Video

Curhat Sopir Bemo: Jangan Dihapus, Biarkan Habis dengan Sendirinya

Terbitnya Surat Edaran Dinas Perhubungan DKI Jakarta Nomor 84 Tahun 2017 tentang Penghapusan Trayek Layanan Angkutan Lingkungan (Bemo, Kancil) membuat gundah para sopir bemo di Jakarta.

Seperti yang dirasakan para sopir bemo yang biasa mangkal di perempatan Jalan Bendungan Hilir II (Benhil II).

Sobari, 55 tahun, salah satunya.
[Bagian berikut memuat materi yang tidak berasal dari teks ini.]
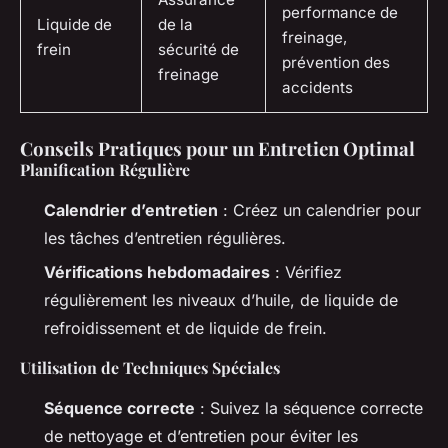
performance de
Liquide de
de la
freinage,
frein
sécurité de
prévention des
freinage
accidents
Conseils Pratiques pour un Entretien Optimal
Planification Régulière
Calendrier d’entretien
: Créez un calendrier pour
les tâches d’entretien régulières.
Vérifications hebdomadaires
: Vérifiez
régulièrement les niveaux d’huile, de liquide de
refroidissement et de liquide de frein.
Utilisation de Techniques Spéciales
Séquence correcte
: Suivez la séquence correcte
de nettoyage et d’entretien pour éviter les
Menurut Sobari, bemonya hanya beroperasi di dalam lingkungan perumahan dengan trayek pendek. "Bemo disini beroperasi di sekitar wilayah Benhil hingga Jompongan."

Bahkan, seringkali Sobari hanya membawa penumpang dari Perempatan Benhill II menuju Pasar Benhill yang berjarak kurang dari 1,5 km.

Usia yang sudah senja membuat dirinya tidak tahu harus kerja apa lagi jika bemonya dihapus. "Saya sudah tua, jadi kuli bangunan sudah tidak bisa, mau kerja apa lagi?" lirihnya.

Penghapusan bemo akan sangat berimbas bagi perekonomian keluarganya. Sobari, yang sudah sejak 1984 menjadi sopir bemo, khawatir pendidikan ke empat anaknya terhenti jika dirinya tidak menarik bemo lagi.

Di wilayah Benhil, bemo menjadi angkutan andalan warga sekitar, para pelajar hingga para karyawan. Terlebih bagi para pelajar, tarif murah bemo sangat membantu mereka. Seperti yang diutarakan Dafa, 14, yang setiap harinya menumpang bemo menuju sekolah

"Setiap pagi saya bersama teman-teman menaiki bemo muju sekolah. Ongkosnya murah hanya Rp2 ribu per orang."

Alasan ekonomis juga menjadi alasan Yasmin, 16, menjadikan bemo sebagai angkutan jarak dekat. "Rumah saya dekat dari sini, saya menaiki bemo jika mau ke Pasar Benhil."